[Items listed in a dataset]
※

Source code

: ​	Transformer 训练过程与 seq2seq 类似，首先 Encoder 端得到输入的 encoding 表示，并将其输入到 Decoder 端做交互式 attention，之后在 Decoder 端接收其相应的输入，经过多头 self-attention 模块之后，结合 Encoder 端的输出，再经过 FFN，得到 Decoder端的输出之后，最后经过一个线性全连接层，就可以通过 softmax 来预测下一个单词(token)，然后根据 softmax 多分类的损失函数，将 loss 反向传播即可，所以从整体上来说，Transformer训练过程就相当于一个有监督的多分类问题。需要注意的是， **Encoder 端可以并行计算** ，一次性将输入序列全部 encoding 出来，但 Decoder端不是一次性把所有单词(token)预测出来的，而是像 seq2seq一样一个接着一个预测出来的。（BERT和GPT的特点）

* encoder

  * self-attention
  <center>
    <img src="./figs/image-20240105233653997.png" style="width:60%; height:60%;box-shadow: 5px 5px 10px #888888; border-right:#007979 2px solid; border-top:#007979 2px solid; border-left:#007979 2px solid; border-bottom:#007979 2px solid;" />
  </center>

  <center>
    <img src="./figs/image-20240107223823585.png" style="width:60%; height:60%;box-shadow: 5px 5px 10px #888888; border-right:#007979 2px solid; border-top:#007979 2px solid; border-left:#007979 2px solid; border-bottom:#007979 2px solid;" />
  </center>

※

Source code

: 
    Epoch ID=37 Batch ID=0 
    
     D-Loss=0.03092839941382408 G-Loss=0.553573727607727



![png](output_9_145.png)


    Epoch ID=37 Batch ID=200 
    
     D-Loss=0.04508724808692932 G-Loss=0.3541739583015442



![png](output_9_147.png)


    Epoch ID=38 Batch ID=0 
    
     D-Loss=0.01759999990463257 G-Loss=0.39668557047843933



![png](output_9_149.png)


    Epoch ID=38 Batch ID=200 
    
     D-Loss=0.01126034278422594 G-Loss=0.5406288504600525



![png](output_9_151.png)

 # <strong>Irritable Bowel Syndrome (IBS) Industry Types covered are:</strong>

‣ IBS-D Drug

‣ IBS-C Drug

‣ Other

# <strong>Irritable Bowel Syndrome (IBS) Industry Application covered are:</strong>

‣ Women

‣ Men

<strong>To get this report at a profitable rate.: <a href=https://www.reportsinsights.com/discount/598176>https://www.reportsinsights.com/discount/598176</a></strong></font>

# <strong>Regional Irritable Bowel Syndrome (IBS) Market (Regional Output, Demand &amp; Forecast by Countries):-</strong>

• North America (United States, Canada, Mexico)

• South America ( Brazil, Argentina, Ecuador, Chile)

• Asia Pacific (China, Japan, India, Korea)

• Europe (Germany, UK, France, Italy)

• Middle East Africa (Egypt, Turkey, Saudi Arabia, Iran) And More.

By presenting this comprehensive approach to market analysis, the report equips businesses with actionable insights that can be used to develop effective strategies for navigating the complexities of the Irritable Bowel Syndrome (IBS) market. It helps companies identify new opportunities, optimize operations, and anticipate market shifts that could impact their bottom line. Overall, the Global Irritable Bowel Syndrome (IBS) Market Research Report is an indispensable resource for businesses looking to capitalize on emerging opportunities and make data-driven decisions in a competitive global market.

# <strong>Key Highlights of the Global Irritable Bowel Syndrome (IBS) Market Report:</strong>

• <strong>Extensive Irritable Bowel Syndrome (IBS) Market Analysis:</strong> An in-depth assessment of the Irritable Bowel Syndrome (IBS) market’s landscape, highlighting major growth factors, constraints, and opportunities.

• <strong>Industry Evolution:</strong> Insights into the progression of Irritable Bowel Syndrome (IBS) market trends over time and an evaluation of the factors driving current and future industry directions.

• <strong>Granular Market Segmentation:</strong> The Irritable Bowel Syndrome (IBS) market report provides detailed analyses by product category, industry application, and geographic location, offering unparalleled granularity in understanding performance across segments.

※

## WHAT TO DO
Copy the lines of the data above exactly as written, beginning with the line containing "# <strong>Irritable Bowel Syndrome (IBS) Industry Application" and ending with the line containing "Iran) And More.", and leave out all other lines.

## TASK OUTPUT
# <strong>Irritable Bowel Syndrome (IBS) Industry Application covered are:</strong>

‣ Women

‣ Men

<strong>To get this report at a profitable rate.: <a href=https://www.reportsinsights.com/discount/598176>https://www.reportsinsights.com/discount/598176</a></strong></font>

# <strong>Regional Irritable Bowel Syndrome (IBS) Market (Regional Output, Demand &amp; Forecast by Countries):-</strong>

• North America (United States, Canada, Mexico)

• South America ( Brazil, Argentina, Ecuador, Chile)

• Asia Pacific (China, Japan, India, Korea)

• Europe (Germany, UK, France, Italy)

• Middle East Africa (Egypt, Turkey, Saudi Arabia, Iran) And More.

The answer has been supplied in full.